There are so very many passages that haunt the mind, not least when the deranged-with-grief Louis is actually digging up his dead son, wiping the wet grave-moss from his cheeks.

And yet it is also here that we remember how damned inappropriately funny King can be, like that laughter that we’ve all used at the wrong time:

“Now he would have to climb, and just hope no one happened to glance away from the Carson Show long enough to see him monkeying up the wrought-iron like the world’s oldest, slowest kid.

 – Hey, police?  I just saw the world’s oldest, slowest kid climbing into Pleasantview Cemetery.  Looked like he was dying to get in.  Yeah, looked like a grave matter to me.  Kidding?  Oh no, I’m in dead earnest.  Maybe you ought to dig into it.”

Unexpectedly, some of Stephen King’s finest writing is on show here.  And so much of that writing is low-key and understated, all the more effective for it.

There is even one sequence where I wonder if he was aware that he is almost imitating the famous opening paragraph to Shirley Jackson’s The Haunting of Hill House, much loved by him.

“And then the house stood empty in the May sunshine, as it had stood empty on that August day the year before, waiting for the new people to arrive…as it would wait for the other new people to arrive at some future date, a young married couple, perhaps, with no children (but hopes and plans).  Bright young marrieds with a taste for Mondavi wine and Lowenbrau beer; he would be in charge of the Northeast Bank’s credit department, perhaps, she with a dental hygienist’s credential or maybe three years’ experience as an optometrist’s assistant.  He would split half a cord of wood for the fireplace, she would wear high-waisted corduroy pants and walk in Mrs. Vinton’s field, collecting November’s fall grasses for a table centerpiece, her hair in a ponytail, the brightest thing under the gray skies, totally unaware that an invisible Vulture rode the aircurrents overhead.  They would congratulate themselves on their lack of superstition, on their hardheadedness in snaring the house in spite of its history – they would tell their friends that it had been fire-sale priced and joke about the ghost in the attic and all of them would have another Lowenbrau or another glass of Mondavi and perhaps they would play backgammon or Mille Bourne.

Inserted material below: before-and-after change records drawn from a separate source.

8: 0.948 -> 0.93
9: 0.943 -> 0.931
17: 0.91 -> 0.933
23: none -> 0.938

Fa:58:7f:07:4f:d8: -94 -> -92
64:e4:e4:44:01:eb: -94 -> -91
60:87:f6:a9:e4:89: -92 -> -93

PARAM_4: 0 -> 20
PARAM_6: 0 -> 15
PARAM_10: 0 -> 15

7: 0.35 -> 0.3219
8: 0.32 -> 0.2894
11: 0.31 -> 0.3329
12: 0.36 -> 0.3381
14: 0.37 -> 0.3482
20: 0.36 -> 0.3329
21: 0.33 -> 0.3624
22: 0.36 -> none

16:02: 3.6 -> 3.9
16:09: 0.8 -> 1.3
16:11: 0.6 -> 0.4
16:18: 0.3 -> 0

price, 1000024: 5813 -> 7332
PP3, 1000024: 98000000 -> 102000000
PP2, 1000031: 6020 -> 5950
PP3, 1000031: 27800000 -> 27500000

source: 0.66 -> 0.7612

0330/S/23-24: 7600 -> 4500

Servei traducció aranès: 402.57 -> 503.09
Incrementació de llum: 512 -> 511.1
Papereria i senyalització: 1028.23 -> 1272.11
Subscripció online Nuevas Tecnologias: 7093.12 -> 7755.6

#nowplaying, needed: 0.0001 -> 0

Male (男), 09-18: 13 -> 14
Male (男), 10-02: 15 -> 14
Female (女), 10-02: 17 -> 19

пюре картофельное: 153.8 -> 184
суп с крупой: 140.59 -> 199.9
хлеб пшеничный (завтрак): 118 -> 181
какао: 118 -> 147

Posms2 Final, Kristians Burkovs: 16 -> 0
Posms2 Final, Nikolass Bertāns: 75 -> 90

“And perhaps they would have a dog.”

The Jackson reader almost expects King to finish with:  “And whatever walked there, walked alone.”

Pet Sematary is a very different, a very personal King novel.  And I’m a very different person to the one who first encountered it.  Oz the Great and Terrible isn’t so well hidden behind the curtain, these days.

And whereas in the eighties I was nothing less than indestructible, now I’m more aware that some day I’ll also feel that cold hand on my shoulder and hear that gravel-filled voice whispering:  “Darling.”